Quiet Machine Studio

on-this-day · december 2

portrait of enrico fermi, the physicist who directed the first nuclear chain reaction

enrico fermi, circa 1943–49. source: wikimedia commons

The Pile Under the Squash Court

On this day in 1942 — Enrico Fermi achieved the first controlled nuclear chain reaction. Energy at atomic scale.

2 min read

At 3:25 p.m. on December 2, 1942, in a squash court beneath the west stands of Stagg Field at the University of Chicago, Enrico Fermi directed scientist George Weil to withdraw the final cadmium control rod from a pile of graphite bricks and uranium. The neutron count climbed exponentially and held. For the first time in history, humans had initiated and controlled a nuclear chain reaction. Fermi let it run for 28 minutes, then calmly ordered it shut down.

The reactor, code-named Chicago Pile-1, was crude. Roughly 771,000 pounds of graphite, over 80,000 pounds of uranium oxide and metal, all stacked by hand. No radiation shielding. No backup cooling. The only safety mechanism was control rods and an emergency rope that would drop cadmium panels to kill the reaction. One scientist stood holding a bucket of cadmium solution, ready to pour. They called him the "suicide squad."

The experiment was part of the Manhattan Project. Fermi's pile proved a sustained chain reaction was possible -- a necessary step before designing a weapon. But the same principles would eventually power reactors generating electricity, propelling submarines, and producing medical isotopes.

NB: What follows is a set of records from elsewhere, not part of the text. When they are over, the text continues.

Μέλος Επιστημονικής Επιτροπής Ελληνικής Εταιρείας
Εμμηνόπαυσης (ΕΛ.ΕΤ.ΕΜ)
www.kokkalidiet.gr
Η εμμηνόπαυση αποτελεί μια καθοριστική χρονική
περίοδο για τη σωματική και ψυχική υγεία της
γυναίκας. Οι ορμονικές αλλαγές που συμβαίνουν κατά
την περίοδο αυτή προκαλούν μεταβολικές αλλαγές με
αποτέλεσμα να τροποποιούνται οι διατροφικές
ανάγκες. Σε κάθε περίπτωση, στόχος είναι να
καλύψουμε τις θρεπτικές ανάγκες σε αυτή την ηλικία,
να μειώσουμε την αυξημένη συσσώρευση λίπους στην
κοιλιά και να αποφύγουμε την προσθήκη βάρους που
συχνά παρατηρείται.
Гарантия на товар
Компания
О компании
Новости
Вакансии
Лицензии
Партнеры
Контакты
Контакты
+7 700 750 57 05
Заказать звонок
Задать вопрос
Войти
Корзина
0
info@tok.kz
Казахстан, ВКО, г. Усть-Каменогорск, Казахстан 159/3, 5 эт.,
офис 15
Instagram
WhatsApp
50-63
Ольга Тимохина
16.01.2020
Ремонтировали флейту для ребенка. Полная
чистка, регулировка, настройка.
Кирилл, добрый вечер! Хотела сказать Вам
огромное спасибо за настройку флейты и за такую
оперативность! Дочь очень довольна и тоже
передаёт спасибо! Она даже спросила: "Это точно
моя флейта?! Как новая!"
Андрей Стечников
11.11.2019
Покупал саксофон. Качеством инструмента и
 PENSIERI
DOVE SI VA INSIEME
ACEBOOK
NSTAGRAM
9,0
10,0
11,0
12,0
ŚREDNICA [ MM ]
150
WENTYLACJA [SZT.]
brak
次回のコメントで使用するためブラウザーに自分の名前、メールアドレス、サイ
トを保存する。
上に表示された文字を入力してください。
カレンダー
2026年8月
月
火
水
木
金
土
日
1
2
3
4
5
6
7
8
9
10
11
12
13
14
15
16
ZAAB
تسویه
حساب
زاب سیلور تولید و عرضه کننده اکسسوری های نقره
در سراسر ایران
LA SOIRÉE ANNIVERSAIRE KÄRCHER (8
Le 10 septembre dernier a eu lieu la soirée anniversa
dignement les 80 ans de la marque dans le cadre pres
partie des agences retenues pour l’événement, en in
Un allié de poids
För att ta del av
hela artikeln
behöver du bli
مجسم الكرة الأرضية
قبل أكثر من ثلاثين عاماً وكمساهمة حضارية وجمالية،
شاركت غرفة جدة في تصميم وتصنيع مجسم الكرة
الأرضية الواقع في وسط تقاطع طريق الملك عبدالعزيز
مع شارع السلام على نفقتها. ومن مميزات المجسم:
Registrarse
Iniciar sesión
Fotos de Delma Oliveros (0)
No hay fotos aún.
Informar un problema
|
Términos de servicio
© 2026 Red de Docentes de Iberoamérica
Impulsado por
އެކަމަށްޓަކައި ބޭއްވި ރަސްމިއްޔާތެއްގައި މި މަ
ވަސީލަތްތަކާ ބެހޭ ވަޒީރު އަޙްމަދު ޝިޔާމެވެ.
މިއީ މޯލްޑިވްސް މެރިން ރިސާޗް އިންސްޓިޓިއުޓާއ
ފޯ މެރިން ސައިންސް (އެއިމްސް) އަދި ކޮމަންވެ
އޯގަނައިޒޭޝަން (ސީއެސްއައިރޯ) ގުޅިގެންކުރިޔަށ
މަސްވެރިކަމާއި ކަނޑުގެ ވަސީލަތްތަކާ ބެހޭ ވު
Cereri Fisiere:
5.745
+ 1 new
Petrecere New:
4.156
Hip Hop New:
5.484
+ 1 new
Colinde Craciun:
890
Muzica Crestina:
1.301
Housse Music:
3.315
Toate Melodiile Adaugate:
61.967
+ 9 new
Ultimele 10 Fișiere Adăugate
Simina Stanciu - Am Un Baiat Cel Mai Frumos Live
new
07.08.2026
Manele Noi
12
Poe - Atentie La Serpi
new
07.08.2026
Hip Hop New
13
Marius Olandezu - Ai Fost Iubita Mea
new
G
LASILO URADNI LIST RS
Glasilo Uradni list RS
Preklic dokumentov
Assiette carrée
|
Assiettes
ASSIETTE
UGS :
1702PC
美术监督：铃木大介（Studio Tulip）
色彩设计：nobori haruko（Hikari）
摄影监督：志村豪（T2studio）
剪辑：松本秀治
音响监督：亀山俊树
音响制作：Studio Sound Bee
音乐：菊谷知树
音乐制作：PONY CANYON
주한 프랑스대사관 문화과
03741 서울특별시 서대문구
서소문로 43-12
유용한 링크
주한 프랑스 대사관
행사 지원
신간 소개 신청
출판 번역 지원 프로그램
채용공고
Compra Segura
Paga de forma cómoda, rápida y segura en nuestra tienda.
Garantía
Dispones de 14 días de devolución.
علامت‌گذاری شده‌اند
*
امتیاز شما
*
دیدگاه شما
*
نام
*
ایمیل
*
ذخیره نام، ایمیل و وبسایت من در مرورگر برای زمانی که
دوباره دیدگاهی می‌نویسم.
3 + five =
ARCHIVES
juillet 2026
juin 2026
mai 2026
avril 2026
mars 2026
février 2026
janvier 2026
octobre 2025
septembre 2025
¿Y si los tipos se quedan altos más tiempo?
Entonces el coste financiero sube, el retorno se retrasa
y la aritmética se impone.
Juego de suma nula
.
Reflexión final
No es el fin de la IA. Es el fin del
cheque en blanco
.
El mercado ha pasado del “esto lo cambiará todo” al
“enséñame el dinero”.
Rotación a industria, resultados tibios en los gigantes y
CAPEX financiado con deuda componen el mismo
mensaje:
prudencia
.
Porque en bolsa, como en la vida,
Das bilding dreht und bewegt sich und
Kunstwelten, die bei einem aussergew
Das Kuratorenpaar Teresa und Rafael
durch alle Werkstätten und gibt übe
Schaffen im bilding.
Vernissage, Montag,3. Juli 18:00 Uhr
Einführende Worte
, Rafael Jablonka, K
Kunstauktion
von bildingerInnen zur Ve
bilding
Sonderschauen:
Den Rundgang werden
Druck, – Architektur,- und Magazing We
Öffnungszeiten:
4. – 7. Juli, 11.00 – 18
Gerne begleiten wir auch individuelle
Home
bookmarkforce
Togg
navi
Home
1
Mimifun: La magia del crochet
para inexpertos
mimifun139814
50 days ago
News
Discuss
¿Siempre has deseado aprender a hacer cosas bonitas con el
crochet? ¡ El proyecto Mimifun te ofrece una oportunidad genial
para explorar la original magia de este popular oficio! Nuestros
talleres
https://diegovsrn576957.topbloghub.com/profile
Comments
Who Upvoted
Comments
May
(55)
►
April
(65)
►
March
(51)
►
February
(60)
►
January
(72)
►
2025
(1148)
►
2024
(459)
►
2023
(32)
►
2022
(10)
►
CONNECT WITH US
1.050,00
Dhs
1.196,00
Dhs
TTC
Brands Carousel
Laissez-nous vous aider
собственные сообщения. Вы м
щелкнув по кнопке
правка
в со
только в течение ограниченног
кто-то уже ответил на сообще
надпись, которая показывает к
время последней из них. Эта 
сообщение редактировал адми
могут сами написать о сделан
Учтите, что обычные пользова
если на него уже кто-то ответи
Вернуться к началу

painting depicting chicago pile-1, the world's first nuclear reactor, at stagg field in 1942

chicago pile-1 at the university of chicago, 1942. source: wikimedia commons

The success was celebrated quietly. Physicist Eugene Wigner produced a bottle of Chianti. Each scientist drank from paper cups, then signed the straw wrapper. The only message to Washington was coded: "The Italian navigator has landed in the New World." Before that afternoon, nuclear energy was theoretical. After it, the atom was a tool, a weapon, and a responsibility.